The resulting space is spare and inviting, balancing a modern feel with cozy corners.

“The big difference from there to here is we were able to create the atmosphere,” Sellers said. “Really put everything into place how we would like it to be, from the floor to the seating to the artwork on the wall. We wanted to keep everything local, so the paintings on the walls are from a local artist. The furniture that was built was from a local.”

Enhancing a legacy

While the Brickhouse team was hard at work refining the vibe of its West Columbia shop, they had to get their head around maintaining and enhancing a cherished spot in Five Points.

Opened in 2011, Drip Coffee was in many ways a vanguard for the fleet of craft- and community-emphasizing local shops that have proliferated in its wake.

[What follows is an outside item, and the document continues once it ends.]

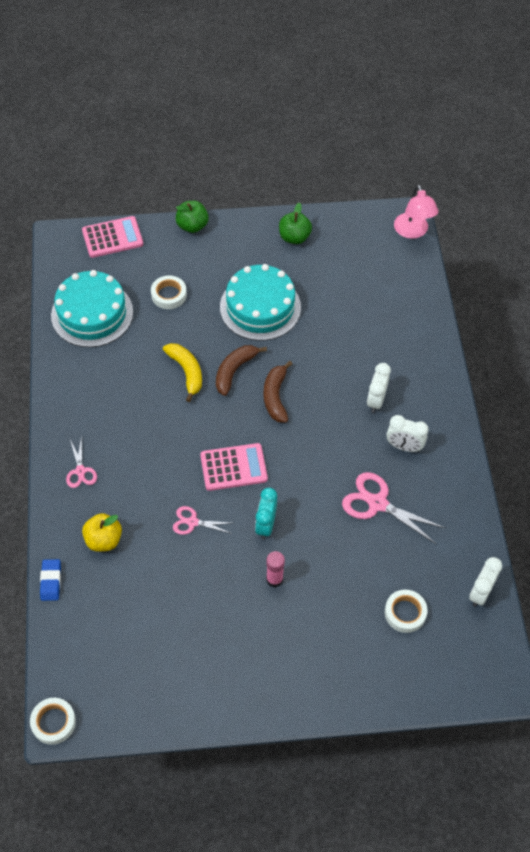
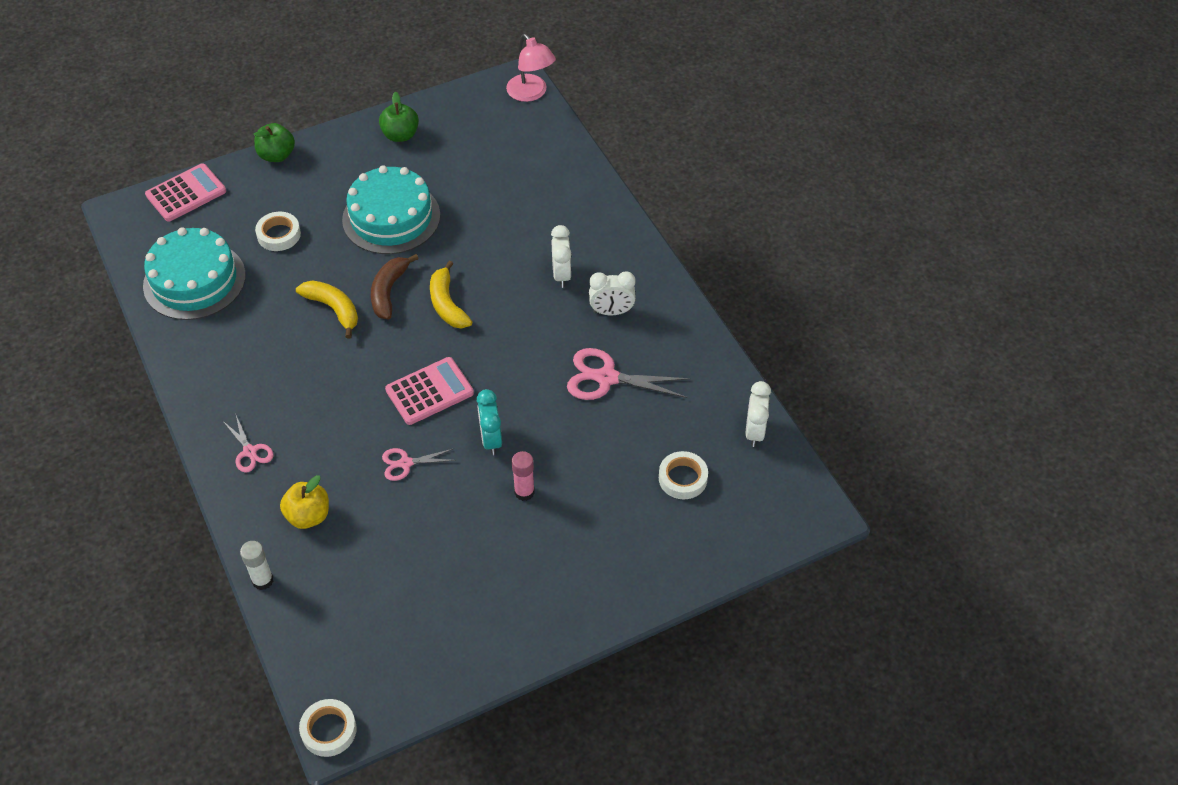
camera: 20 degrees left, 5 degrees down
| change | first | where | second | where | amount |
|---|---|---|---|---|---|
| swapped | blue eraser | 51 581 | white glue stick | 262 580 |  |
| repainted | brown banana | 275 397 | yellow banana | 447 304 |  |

It emphasizes the pour-over method, readying each hot cup of coffee individually, and it was slinging nitro cold brew years before it was ever handed out from a Starbucks drive-through.

And as it’s nestled near the University of South Carolina, it’s frequently a point of introduction for college students to the notion of elevated coffee.

Sellers said that’s why they haven’t changed much and don’t plan to.

Drip still uses the same shifting variety of beans from Counter Culture, the Durham, N.C.-based roastery that is one of the biggest names in craft coffee along the East Coast. It still pushes pour-overs, and it still sells records out of its back room.

The changes that have been implemented, Sellers explained, are to augment the atmosphere that the shop has cultivated. The perennially overtaxed wi-fi, long a complaint of Drip regulars, has been upgraded. And the shop has implemented a “Barista Lottery” program, through which employees submit drink recipes, and one is drawn from a hat and offered for a time, allowing sales to dictate whether it’s popular enough to make returns to the menu.

“We’re looking to come up with new, innovative ideas and just keep things interesting,” Sellers said.

“Just continuing that legacy,” he added.

As to taking over Drip while simultaneously readying the shop in West Columbia and continuing to run the Brickhouse distribution business, Sellers said the opportunity was simply too good to pass up.

“Fortunately, Drip has a team there that’s passionate about what they do, being skillful at what they do,” he said. “So it was easy for that transition and to help juggle everything. So it’s not just me, I think collectively as a team that I have, they’re the ones making it possible.”